La Gouverneure de l’Arizona Jan Brewer ainsi que le Procureur général Terry Goddard [sites officiels, en anglais] ont déposé vendredi une requête [texte PDF, en anglais] auprès de la Cour de district de l’Arizona qui tend à faire débouter une plainte mettant en cause la validité de la très controversée loi sur l’immigration de cet Etat. A l’origine de la plainte, un chercheur de Washington, Roberto Frisancho, qui affirme qu’en raison de la loi SB 1070 [textes de préparation], il risque d’être soumis à un harcèlement des forces de police en raison de ses origines hispano-américaines. Selon la partie défenderesse, cette plainte devrait être écartée faute de dommage avéré. Le plaignant ne justifierait pas d’un intérêt suffisant pour contester la loi :
“l’allégation d’un dommage repose sur la spéculation quant à ce qui pourrait advenir.
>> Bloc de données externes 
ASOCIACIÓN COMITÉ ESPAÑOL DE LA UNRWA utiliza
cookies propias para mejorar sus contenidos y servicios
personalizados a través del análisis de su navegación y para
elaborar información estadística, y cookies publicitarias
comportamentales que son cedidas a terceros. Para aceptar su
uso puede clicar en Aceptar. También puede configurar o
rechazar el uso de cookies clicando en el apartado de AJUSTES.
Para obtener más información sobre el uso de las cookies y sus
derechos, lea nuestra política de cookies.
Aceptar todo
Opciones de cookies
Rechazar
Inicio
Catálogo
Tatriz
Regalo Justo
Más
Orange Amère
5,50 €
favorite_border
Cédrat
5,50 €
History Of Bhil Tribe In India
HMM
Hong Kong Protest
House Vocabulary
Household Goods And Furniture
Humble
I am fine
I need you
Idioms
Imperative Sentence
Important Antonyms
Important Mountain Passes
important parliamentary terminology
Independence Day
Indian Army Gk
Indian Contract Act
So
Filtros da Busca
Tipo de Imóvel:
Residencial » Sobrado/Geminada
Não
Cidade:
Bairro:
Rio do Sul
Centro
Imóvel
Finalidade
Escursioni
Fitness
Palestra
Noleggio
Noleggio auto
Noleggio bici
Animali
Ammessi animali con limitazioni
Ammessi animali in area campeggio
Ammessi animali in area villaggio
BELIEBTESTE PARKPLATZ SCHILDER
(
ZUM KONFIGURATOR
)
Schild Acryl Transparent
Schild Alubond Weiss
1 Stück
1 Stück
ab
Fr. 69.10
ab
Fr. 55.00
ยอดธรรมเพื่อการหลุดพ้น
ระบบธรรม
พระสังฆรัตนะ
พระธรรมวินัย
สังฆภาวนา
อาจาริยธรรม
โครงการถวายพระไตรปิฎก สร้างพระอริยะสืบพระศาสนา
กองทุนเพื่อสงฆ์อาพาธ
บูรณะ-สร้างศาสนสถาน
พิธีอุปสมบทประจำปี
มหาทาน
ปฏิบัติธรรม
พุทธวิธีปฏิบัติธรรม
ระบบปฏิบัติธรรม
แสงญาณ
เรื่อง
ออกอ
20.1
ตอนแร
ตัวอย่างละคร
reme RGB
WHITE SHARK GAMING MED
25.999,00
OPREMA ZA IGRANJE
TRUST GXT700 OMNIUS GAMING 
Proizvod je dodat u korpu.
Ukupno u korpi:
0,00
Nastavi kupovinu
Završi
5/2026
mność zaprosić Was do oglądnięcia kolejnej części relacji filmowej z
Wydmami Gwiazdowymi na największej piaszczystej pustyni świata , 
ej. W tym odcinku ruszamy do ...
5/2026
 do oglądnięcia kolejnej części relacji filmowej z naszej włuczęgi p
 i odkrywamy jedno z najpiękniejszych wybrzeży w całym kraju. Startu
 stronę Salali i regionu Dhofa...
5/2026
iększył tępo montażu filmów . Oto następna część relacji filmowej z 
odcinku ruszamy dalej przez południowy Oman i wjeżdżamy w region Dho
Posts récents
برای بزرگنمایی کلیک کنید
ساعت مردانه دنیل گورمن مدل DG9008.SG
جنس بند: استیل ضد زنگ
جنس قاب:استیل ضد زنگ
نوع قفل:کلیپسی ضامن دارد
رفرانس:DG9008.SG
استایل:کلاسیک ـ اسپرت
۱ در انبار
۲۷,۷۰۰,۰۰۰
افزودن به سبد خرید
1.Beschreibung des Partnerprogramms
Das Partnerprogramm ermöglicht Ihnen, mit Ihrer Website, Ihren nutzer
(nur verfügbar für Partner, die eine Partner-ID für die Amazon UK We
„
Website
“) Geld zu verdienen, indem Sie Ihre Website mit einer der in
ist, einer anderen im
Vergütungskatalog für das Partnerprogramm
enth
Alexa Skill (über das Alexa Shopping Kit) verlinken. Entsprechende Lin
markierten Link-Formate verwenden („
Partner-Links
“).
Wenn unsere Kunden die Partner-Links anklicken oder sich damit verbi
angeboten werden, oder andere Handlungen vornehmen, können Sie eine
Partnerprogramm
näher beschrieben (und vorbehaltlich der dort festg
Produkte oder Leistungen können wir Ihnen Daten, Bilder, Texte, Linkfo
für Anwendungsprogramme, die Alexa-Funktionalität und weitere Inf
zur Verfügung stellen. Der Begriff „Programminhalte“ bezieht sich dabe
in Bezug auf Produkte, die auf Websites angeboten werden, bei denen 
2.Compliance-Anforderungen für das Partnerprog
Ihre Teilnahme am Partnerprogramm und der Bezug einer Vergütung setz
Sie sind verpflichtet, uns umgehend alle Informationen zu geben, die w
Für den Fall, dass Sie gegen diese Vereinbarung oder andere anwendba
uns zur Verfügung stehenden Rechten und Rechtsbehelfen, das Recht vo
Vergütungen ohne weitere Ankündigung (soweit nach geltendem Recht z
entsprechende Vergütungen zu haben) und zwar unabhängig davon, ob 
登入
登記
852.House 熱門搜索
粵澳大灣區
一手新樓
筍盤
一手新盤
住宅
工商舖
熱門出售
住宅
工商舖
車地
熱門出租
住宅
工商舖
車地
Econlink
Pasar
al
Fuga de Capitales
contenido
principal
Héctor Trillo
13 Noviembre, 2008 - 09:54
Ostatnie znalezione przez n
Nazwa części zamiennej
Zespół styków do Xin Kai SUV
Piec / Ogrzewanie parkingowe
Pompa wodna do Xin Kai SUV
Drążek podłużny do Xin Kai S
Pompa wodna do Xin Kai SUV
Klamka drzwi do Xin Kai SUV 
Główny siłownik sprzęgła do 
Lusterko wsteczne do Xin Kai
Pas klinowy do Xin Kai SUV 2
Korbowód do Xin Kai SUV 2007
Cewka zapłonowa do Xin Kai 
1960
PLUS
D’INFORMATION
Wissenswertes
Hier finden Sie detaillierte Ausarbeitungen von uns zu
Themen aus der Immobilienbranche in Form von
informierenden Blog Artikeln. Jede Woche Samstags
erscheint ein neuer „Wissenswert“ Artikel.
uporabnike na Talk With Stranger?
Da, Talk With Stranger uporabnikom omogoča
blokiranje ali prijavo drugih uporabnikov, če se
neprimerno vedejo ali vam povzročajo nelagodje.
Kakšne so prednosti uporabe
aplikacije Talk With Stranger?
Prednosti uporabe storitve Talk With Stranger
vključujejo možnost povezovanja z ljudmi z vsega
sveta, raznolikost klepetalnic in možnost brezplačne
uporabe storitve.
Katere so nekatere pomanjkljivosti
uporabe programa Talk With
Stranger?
Elle se fonde par ailleurs sur une interprétation erronée de la loi arizonienne, puisqu’elle ne prend pas en compte les amendements à la loi SB 1070 interdisant aux forces de l’ordre de s’appuyer sur la race, la couleur de peau et les origines nationales comme critère de suspicion de présence illégale, à moins d’y être autorisés par la Constitution des Etats-Unis ou de l’Arizona”.
Cinq plaintes ont été déposées contre Brewer depuis que celle-ci a signé la loi en avril. Deux de ces plaintes proviennent des officiers de police de l’Arizona, lesquels affirment que la loi sera impossible à mettre en œuvre sans avoir recours au profilage racial. La loi, qui prendra effet le 29 juillet, criminalise l’immigration illégale, et exige des officiers de police qu’ils interrogent un individu sur la légalité de sa présence sur le sol américain, dès lors qu’ils ont un doute raisonnable sur celle-ci. Les critiques de la loi font état de graves doutes quant à sa constitutionalité, et lui reprochent de légaliser en sourdine le profilage racial.